Hybrid Deep Learning for Legal Text Analysis: Predicting Punishment Durations in Indonesian Court Rulings
This addresses the problem of legal transparency and consistency for Indonesian judges and the public, though it is incremental in applying existing NLP methods to a new domain.
The study tackled inconsistent verdicts in Indonesian courts by developing a deep learning system to predict punishment durations from legal texts, achieving an R-squared score of 0.5893.

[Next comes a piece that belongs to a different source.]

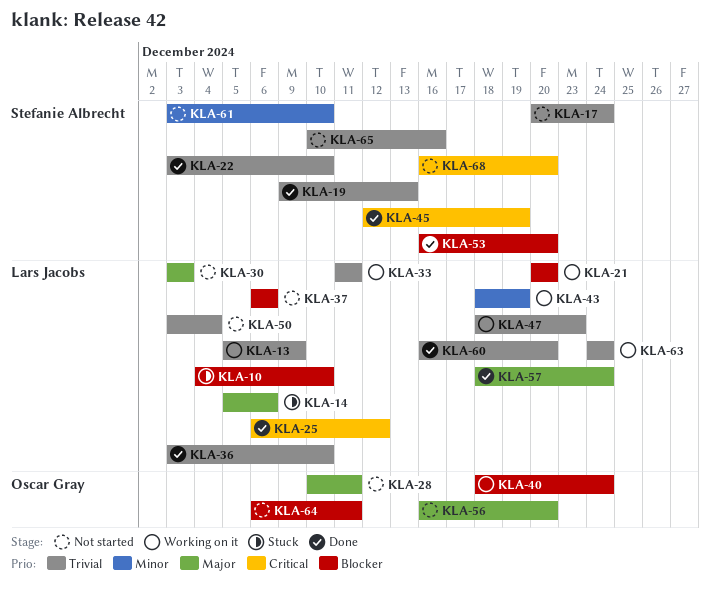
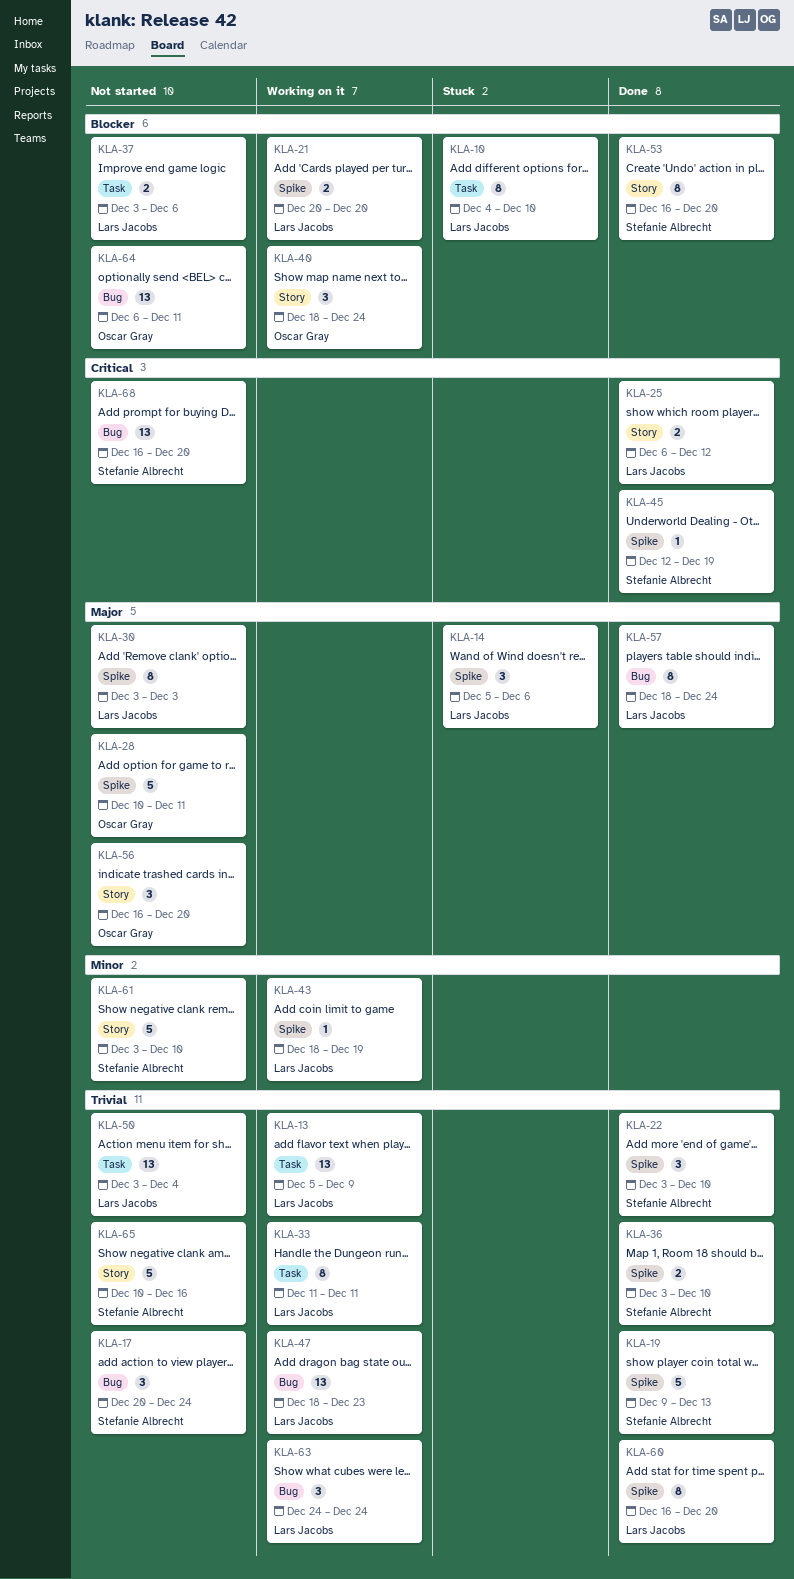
KLA-36, owner: Lars Jacobs -> Stefanie Albrecht
KLA-37, start: Dec 6 -> Dec 3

Limited public understanding of legal processes and inconsistent verdicts in the Indonesian court system led to widespread dissatisfaction and increased stress on judges. This study addresses these issues by developing a deep learning-based predictive system for court sentence lengths. Our hybrid model, combining CNN and BiLSTM with attention mechanism, achieved an R-squared score of 0.5893, effectively capturing both local patterns and long-term dependencies in legal texts. While document summarization proved ineffective, using only the top 30% most frequent tokens increased prediction performance, suggesting that focusing on core legal terminology balances information retention and computational efficiency. We also implemented a modified text normalization process, addressing common errors like misspellings and incorrectly merged words, which significantly improved the model's performance. These findings have important implications for automating legal document processing, aiding both professionals and the public in understanding court judgments. By leveraging advanced NLP techniques, this research contributes to enhancing transparency and accessibility in the Indonesian legal system, paving the way for more consistent and comprehensible legal decisions.